Anonymous 0 Comments

Survival is not thriving. Like you can survive on barely enough food for years, proper nutrition means you can maintain a healthy weight, expend energy on non essential things like exploration and procreation, when you have sufficient food your tribe is more likely to expand. So rather than wait till finding food is a matter of life or death, hunger reminds us to eat frequently, which means in times of plenty we are over nourished for the famine when there isn’t as much to eat.

Anonymous 0 Comments

The hunger response is driven mostly by the hormone insulin.
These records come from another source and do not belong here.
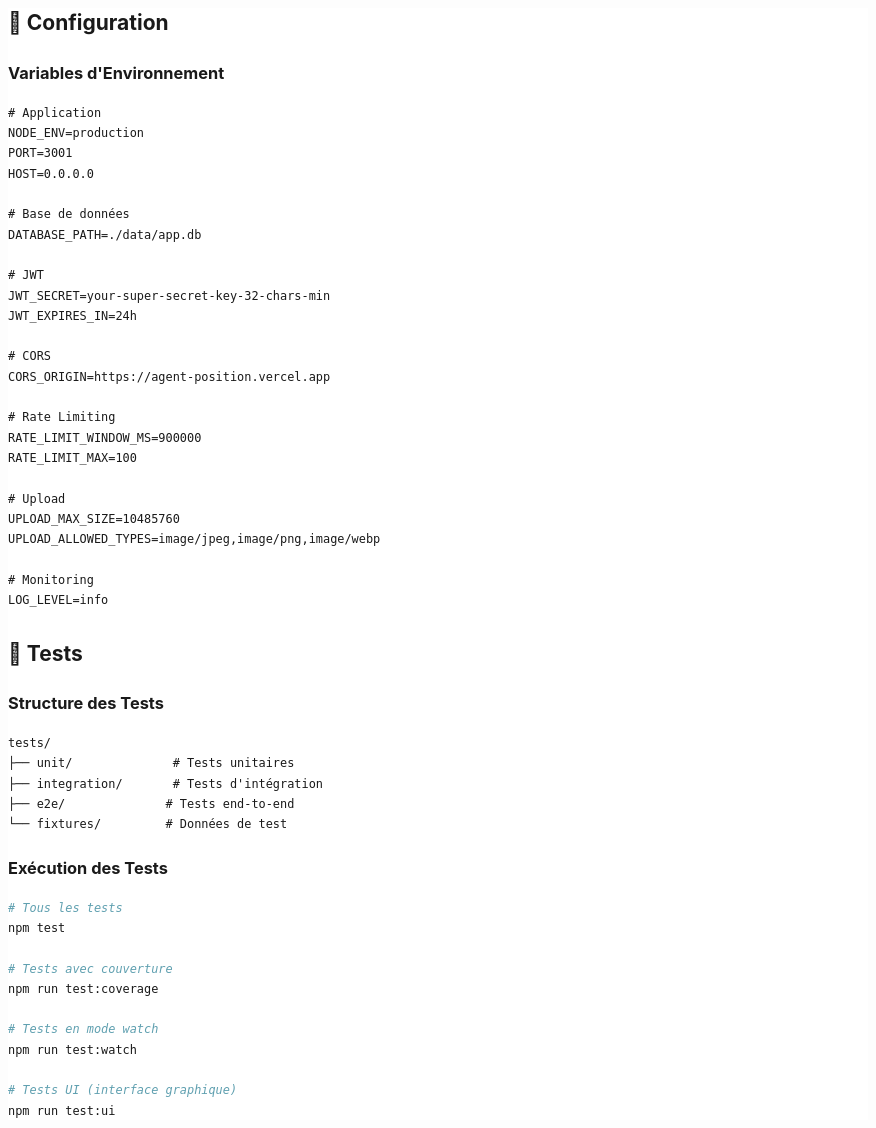 ## 🔧 Configuration

### Variables d'Environnement
```env
# Application
NODE_ENV=production
PORT=3001
HOST=0.0.0.0

# Base de données
DATABASE_PATH=./data/app.db

# JWT
JWT_SECRET=your-super-secret-key-32-chars-min
JWT_EXPIRES_IN=24h

# CORS
CORS_ORIGIN=https://agent-position.vercel.app

# Rate Limiting
RATE_LIMIT_WINDOW_MS=900000
RATE_LIMIT_MAX=100

# Upload
UPLOAD_MAX_SIZE=10485760
UPLOAD_ALLOWED_TYPES=image/jpeg,image/png,image/webp

# Monitoring
LOG_LEVEL=info
```

## 🧪 Tests

### Structure des Tests
```
tests/
├── unit/              # Tests unitaires
├── integration/       # Tests d'intégration
├── e2e/              # Tests end-to-end
└── fixtures/         # Données de test
```

### Exécution des Tests
```bash
# Tous les tests
npm test

# Tests avec couverture
npm run test:coverage

# Tests en mode watch
npm run test:watch

# Tests UI (interface graphique)
npm run test:ui
```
You eat carbohydrates. This causes your pancreas to release insulin. The insulin helps cells take up the carbs. Now, a couple hours after the meal, the insulin is still up, but the carbs are used up. The insulin tells your body to be hungry.
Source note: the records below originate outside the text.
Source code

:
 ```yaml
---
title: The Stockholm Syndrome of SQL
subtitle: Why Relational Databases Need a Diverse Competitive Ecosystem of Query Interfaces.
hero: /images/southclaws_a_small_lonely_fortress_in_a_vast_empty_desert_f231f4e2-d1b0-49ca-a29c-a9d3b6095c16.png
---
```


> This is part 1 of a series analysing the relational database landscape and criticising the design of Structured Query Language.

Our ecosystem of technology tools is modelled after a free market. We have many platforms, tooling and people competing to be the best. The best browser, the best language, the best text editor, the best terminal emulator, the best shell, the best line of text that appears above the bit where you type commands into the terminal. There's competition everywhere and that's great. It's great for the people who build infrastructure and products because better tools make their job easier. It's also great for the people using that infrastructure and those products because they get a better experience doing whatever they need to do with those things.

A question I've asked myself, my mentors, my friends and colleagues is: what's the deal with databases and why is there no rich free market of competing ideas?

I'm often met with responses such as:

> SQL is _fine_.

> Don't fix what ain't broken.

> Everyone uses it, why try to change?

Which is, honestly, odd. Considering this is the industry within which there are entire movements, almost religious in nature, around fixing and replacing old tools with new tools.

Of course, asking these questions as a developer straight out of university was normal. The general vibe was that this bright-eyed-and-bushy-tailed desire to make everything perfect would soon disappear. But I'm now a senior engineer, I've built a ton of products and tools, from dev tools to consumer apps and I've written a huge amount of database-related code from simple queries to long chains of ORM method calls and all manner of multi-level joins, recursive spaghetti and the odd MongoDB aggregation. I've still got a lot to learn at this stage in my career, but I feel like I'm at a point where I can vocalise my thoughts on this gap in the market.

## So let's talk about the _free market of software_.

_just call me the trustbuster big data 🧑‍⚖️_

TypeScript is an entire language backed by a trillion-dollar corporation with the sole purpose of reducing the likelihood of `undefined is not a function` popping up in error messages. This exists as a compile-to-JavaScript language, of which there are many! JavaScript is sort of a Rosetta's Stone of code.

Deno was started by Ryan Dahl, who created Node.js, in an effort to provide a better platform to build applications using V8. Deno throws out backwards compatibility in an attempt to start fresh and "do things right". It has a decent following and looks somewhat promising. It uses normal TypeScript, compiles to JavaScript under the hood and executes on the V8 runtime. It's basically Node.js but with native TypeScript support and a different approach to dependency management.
Meanwhile, if you wait for the insulin to decrease in your blood, it stops telling you to be hungry. Fast forward to day three of starving. No insulin in blood, not hungry!

This is actually the ‘trick’ for why low carb diets help you lose weight. No carbs in diet? No insulin response, no hunger, eat less.

Anonymous 0 Comments

Hunger is your body’s way to say it can physically take more food, not that you’re going to die if you don’t eat.

In the past, or now if you’re poor, it would be disadvantageous to ever pass up food if you can physically take more because you don’t know when your next meal will be. So you get hungry much more often than you *have* to eat.

Anonymous 0 Comments

Hunger is a sensation caused by activity of stomach muscles. It just tells you that your stomach is empty, which usually happens about three hours after feeding. Most of the time it has no bearing on energy needs, that’s why fat people can still feel hungry, while sick people who desperately need nutrition can feel full.

Humans have also developed various feeding habits. The brain adapts to this and suppresses those feelings when it’s inappropriate and brings them back when it seems appropriate e.g. those who eat once a day feel hungry at around the time they usually eat; when you see food, get home, walk by a restaurant, or see pictures of food you suddenly feel hungry.